Midnight-blue and turquoise modules were highly correlated, and both modules were positively correlated with BT3H3, so the genes in both modules may be BT3H3-specific genes. In the midnight-blue module, two presumptive transcription factors, one AP2 family transcription factor, and one bHLH transcription factor were found. BGIOSGA015677 is an ubiquitin-transferase coding gene identified as a candidate central gene for this module. In the turquoise module, 63 transcription factors were identified, including 5 bHLH, 5 bZIP, 9 MYB, 3 CH3, 5 HB, 9 NAC, and 4 WRKY transcription factors. Before screening, Hub genes were not annotated, and BGIOSGA021307 and BGIOSGA021806 genes were relatively high in expression. We speculated that these two genes were candidate central genes of the turquoise module.
In the cluster diagram, black and green are the specific module genes of AT3. In the black module, we identified 26 presumptive transcription-factor proteins, including 2 bHLH, 3 bZIP, 2 MYB, 5 NAC, and 3 WRKY transcription factors. A LOB transcription-factor coding gene (BGIOSGA010454) and phosphatidyl cytidyltransferase were identified as candidate central genes for this module. In the green module, 60S ribosomal proteins l44, L18a, L11, and SPT4 homologues were identified as candidate central genes for this module. Brown was an AT3H1 characteristic module gene. In this module, we identified 43 presumed transcription-factor proteins, including three AP2 domain transcription factors, one bHLH, five bZIP, two HBs, seven MYB, four NAC, three TIFY proteins, six WRKY, and one leucine zipper domain homologue protein. Aspartate aminotransferase, Peroxygenase, and Reticulon-like protein were identified as candidate central genes for this module.

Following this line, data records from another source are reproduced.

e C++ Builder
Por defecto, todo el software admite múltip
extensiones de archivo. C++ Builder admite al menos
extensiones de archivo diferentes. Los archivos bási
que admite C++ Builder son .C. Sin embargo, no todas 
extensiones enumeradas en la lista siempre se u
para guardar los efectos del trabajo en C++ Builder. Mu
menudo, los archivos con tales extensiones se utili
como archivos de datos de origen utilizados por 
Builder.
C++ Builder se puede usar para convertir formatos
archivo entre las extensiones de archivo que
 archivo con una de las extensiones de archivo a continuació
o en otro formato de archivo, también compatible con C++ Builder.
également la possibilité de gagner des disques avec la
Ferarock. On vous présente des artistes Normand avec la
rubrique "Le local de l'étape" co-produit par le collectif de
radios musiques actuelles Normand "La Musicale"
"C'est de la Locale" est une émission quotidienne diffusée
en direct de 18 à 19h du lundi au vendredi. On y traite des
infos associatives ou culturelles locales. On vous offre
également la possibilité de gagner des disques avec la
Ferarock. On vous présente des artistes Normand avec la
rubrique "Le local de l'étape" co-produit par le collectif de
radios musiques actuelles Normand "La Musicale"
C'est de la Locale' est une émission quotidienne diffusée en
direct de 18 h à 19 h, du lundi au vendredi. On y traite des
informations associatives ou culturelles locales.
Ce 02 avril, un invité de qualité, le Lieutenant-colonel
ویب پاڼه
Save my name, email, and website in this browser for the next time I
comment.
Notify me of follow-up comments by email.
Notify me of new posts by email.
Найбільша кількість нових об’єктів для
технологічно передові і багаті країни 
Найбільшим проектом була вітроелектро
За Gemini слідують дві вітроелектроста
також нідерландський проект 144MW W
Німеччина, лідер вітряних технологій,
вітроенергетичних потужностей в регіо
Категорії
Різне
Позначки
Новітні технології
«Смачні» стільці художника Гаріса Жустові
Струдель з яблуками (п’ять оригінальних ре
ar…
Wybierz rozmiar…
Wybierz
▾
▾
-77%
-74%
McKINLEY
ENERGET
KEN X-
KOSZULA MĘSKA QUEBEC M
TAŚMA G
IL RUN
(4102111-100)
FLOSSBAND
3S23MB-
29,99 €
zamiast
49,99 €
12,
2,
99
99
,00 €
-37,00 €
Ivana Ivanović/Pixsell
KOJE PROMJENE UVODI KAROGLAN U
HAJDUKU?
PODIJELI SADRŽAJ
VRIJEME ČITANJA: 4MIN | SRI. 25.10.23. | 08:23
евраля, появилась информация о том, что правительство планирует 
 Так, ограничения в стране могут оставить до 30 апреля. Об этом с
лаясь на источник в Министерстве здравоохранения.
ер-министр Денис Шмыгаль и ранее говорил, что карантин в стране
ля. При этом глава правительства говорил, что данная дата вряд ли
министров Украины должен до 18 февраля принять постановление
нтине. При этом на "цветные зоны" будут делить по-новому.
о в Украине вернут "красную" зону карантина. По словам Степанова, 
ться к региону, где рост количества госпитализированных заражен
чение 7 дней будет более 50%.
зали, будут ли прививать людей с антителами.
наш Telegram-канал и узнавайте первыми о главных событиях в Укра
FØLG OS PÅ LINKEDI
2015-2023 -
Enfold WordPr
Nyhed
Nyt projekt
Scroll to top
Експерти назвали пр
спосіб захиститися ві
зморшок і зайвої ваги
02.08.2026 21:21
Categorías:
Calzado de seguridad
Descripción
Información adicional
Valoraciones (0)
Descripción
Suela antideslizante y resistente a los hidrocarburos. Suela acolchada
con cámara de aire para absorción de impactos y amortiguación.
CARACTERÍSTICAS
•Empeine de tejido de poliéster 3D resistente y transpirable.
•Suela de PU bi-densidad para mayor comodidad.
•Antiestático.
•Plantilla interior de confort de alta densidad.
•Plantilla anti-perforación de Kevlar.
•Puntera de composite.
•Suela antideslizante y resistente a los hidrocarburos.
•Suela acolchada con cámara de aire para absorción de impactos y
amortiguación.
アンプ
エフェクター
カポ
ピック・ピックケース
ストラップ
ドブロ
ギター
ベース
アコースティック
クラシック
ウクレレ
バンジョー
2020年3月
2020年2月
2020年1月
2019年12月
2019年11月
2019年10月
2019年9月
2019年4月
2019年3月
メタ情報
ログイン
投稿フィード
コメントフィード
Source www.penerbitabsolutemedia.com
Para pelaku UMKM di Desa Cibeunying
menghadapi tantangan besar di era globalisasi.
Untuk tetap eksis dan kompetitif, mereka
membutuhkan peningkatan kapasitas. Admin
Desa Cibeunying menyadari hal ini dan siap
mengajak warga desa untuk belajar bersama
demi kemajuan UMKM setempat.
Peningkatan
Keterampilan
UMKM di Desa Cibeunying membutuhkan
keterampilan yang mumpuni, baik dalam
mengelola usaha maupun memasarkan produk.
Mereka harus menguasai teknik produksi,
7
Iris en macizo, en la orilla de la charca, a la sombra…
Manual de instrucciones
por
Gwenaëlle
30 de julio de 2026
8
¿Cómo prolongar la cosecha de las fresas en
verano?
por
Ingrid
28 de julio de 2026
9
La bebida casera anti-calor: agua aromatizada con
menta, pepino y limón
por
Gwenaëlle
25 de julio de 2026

Dark-grey was a characteristic module gene of BT1. In this module, we identified four presumed transcription-factor proteins, including one C2H2, one G2-like, one AP2 domain protein, and one HB transcription factor. DelLA protein SLR1 and xylan transglucanase/hydrolase were identified as candidate central genes for this module. Light yellow was a characteristic module gene of BT1H3, in which two predictive coding transcription-factor genes zf-HD and bHLH were identified. ITPK3 was identified as a candidate central gene for this module.